London restaurateurs have managed to make people believe that offering a far less extensive menu is a guaranteed sign that what is on offer will be great.  There's partial logic in this - if the restaurant has fewer things to concentrate on it might be able to make the small number of things that it makes a little better.  But surely this doesn't usually work.  Pizza joints, curry houses, chicken shops - these are the traditional homes of the 'one product' restaurant and they're the sort of places that provide grisly mixtures of protein, bread and sauce rather than high-end cuisine.

The opening in London of Tramshed, Burger and Lobster and Bubbledogs all in the last year or so herald the new breed of ultra-limited menu joints.  Tramshed only serves chicken and steak.  Burger and Lobster has only two dishes on the menu (though there's a fair few in between posh crustacean and fast-food meat-between-bread).  

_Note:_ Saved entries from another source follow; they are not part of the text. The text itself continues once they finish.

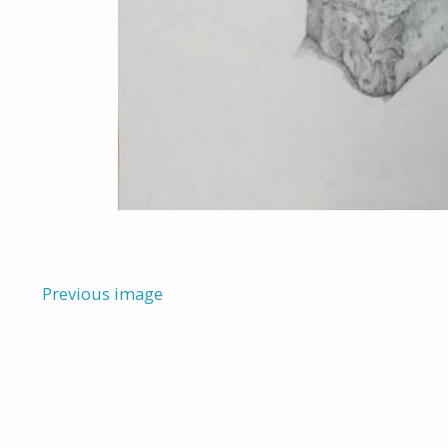
Previous image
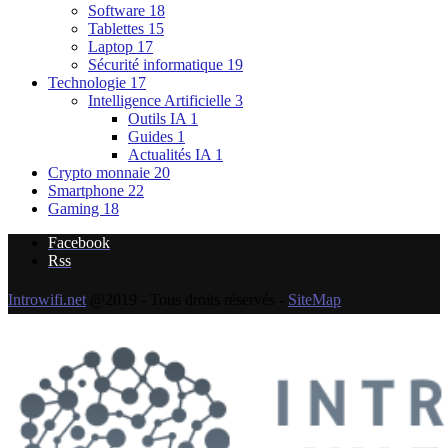
Software
18
Tablettes
15
Laptop
17
Sécurité informatique
19
Technologie
17
Intelligence Artificielle
3
Outils IA
1
Guides
1
Actualités IA
1
Crypto monnaie
20
Smartphone
22
Gaming
18
Facebook
Rss
Introwifi.net
@2019 - Tous droits réservés -
SiteMap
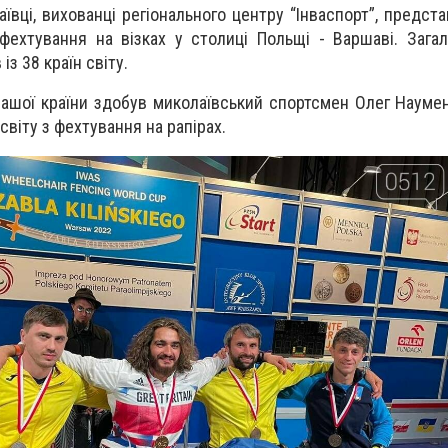
ївці, вихованці регіонального центру “Інваспорт”, предст
 фехтування на візках у столиці Польщі - Варшаві. Зага
із 38 країн світу.
ашої країни здобув миколаївський спортсмен Олег Наумен
віту з фехтування на рапірах.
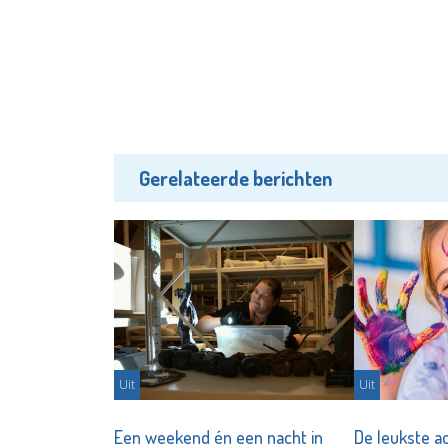
Gerelateerde berichten
Uit
Uit
Een weekend én een nacht in
De leukste ac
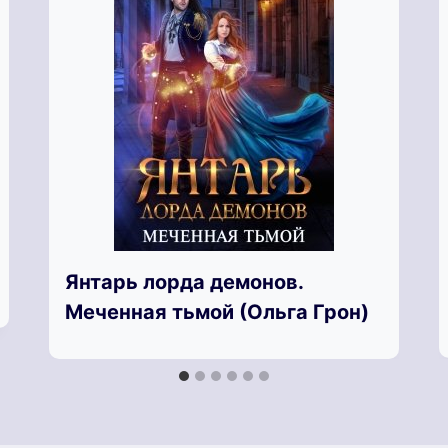
Янтарь лорда демонов.
Меченная тьмой (Ольга Грон)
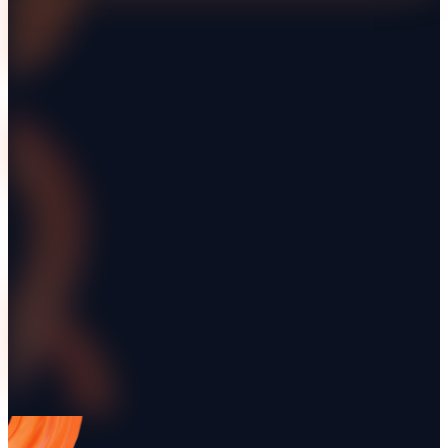
successo delle attrezzature elettriche?
Quali sono i benefici a lungo termine dell'adozione di attrezz
elettriche nel noleggio?
Esplora Renttix
Funzionalità
Prezzi
Settori
Integrazioni
Guide
Demo
Altri articoli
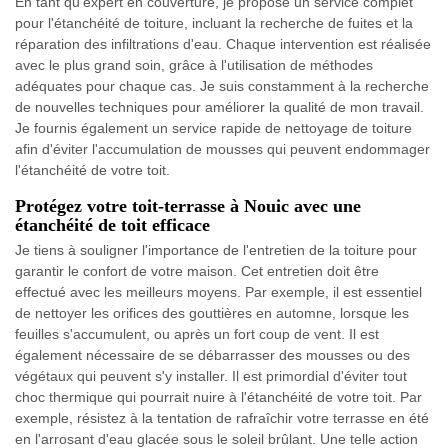
En tant qu'expert en couverture, je propose un service complet
pour l'étanchéité de toiture, incluant la recherche de fuites et la
réparation des infiltrations d'eau. Chaque intervention est réalisée
avec le plus grand soin, grâce à l'utilisation de méthodes
adéquates pour chaque cas. Je suis constamment à la recherche
de nouvelles techniques pour améliorer la qualité de mon travail.
Je fournis également un service rapide de nettoyage de toiture
afin d'éviter l'accumulation de mousses qui peuvent endommager
l'étanchéité de votre toit.
Protégez votre toit-terrasse à Nouic avec une
étanchéité de toit efficace
Je tiens à souligner l'importance de l'entretien de la toiture pour
garantir le confort de votre maison. Cet entretien doit être
effectué avec les meilleurs moyens. Par exemple, il est essentiel
de nettoyer les orifices des gouttières en automne, lorsque les
feuilles s'accumulent, ou après un fort coup de vent. Il est
également nécessaire de se débarrasser des mousses ou des
végétaux qui peuvent s'y installer. Il est primordial d'éviter tout
choc thermique qui pourrait nuire à l'étanchéité de votre toit. Par
exemple, résistez à la tentation de rafraîchir votre terrasse en été
en l'arrosant d'eau glacée sous le soleil brûlant. Une telle action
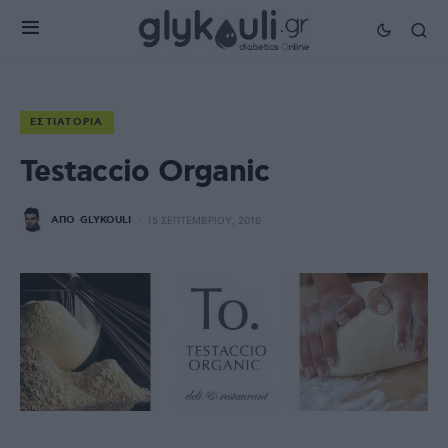
ΕΣΤΙΑΤΌΡΙΑ
Testaccio Organic
ΑΠΌ
GLYKOULI
15 ΣΕΠΤΕΜΒΡΊΟΥ, 2016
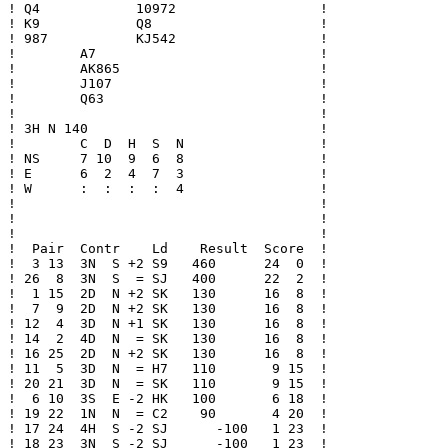
! Q4            10972                  !

! K9            Q8                     !

! 987           KJ542                  !

!        A7                            !

!        AK865                         !

!        J107                          !

!        Q63                           !

!                                      !

! 3H N 140                             !

!        C  D  H  S  N                 !

! NS     7 10  9  6  8                 !

! E      6  2  4  7  3                 !

! W      :  :  :  :  4                 !

!                                      !

!                                      !

!                                      !

!  Pair  Contr    Ld    Result  Score  !

!  3 13  3N  S +2 S9   460      24  0  !

! 26  8  3N  S  = SJ   400      22  2  !

!  1 15  2D  N +2 SK   130      16  8  !

!  7  9  2D  N +2 SK   130      16  8  !

! 12  4  3D  N +1 SK   130      16  8  !

! 14  2  4D  N  = SK   130      16  8  !

! 16 25  2D  N +2 SK   130      16  8  !

! 11  5  3D  N  = H7   110       9 15  !

! 20 21  3D  N  = SK   110       9 15  !

!  6 10  3S  E -2 HK   100       6 18  !

! 19 22  1N  N  = C2    90       4 20  !

! 17 24  4H  S -2 SJ      -100   1 23  !

! 18 23  3N  S -2 SJ      -100   1 23  !
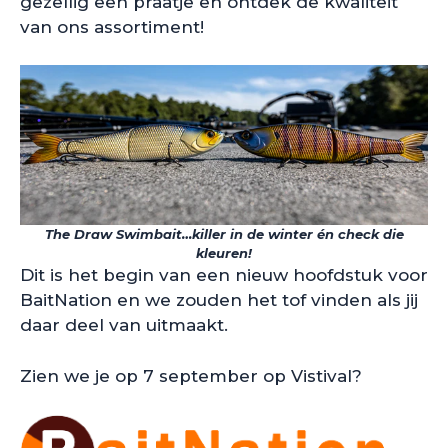
gezellig een praatje en ontdek de kwaliteit
van ons assortiment!
The Draw Swimbait…killer in de winter én check die
kleuren!
Dit is het begin van een nieuw hoofdstuk voor
BaitNation en we zouden het tof vinden als jij
daar deel van uitmaakt.
Zien we je op 7 september op Vistival?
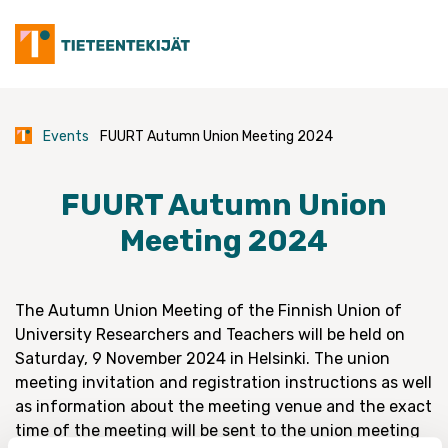
Skip
to
content
Events
FUURT Autumn Union Meeting 2024
FUURT Autumn Union
Meeting 2024
The Autumn Union Meeting of the Finnish Union of
University Researchers and Teachers will be held on
Saturday, 9 November 2024 in Helsinki. The union
meeting invitation and registration instructions as well
as information about the meeting venue and the exact
time of the meeting will be sent to the union meeting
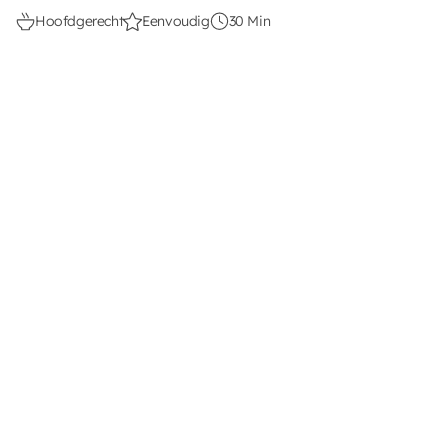
Hoofdgerecht
Eenvoudig
30 Min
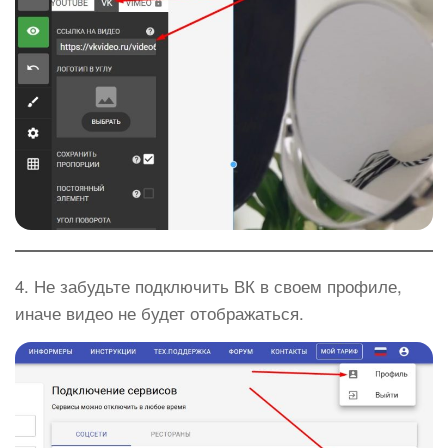
4. Не забудьте подключить ВК в своем профиле,
иначе видео не будет отображаться.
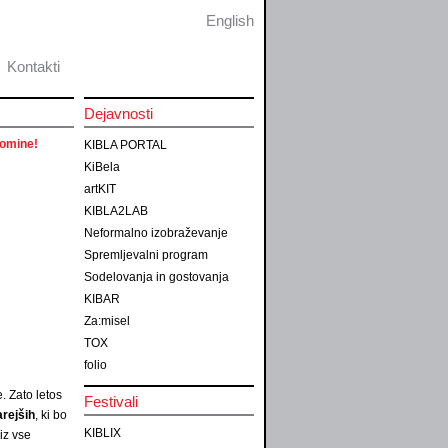
English
Kontakti
Dejavnosti
pomine!
KIBLA PORTAL
KiBela
artKIT
KIBLA2LAB
Neformalno izobraževanje
Spremljevalni program
Sodelovanja in gostovanja
KIBAR
Za:misel
TOX
folio
. Zato letos
Festivali
rejših
, ki bo
KIBLIX
 iz vse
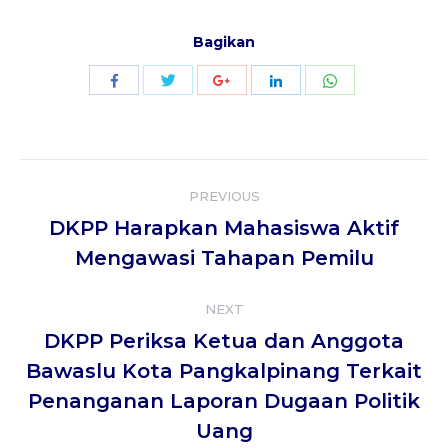
Bagikan
Share
Share
Share
Share
Share
with
with
with
with
with
Twitter
WhatsApp
Facebook
Google+
LinkedIn
Post
PREVIOUS
navigation
DKPP Harapkan Mahasiswa Aktif
Previous
Mengawasi Tahapan Pemilu
post:
NEXT
DKPP Periksa Ketua dan Anggota
Bawaslu Kota Pangkalpinang Terkait
Next
Penanganan Laporan Dugaan Politik
post:
Uang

Surely the most ridiculous idea is that of bubbledogs, a restaurant that serves hot-dogs and champagne.  That's right, the 'barely-meat' staple of the monstrously fat American red-neck and the world's most expensive sparkling wine.  Champagne got all tarnished when footballers decided that Cristal (with its nasty orange plastic wrapper) was the drink for them, but surely the generally accepted advice that champagne can be drunk with anything is being pushed a little by pairing it with that pink offal-tube usually to be found swimming in it's own bile at the base of a cart in Central Park.  The converts will inevitably say that these are not your common or garden hot-dogs, these hot-dogs are made with properly sourced meat, with lovingly crafted toppings.  But it's still a hot-dog.  These things, like burgers, we not supposed to be restaurant food.  That's why they have a piece of bread on either side, so that you can pick them up and eat them on the go.

What's next?  I will not be satisfied until the first branch of 'Salt and Pepper' opens, a restaurant dealing only in seasoning, where pink Himalayan sea-salt flakes are complemented by 'Grains of Paradise' peppercorns.  Trust me, some dick-head would go.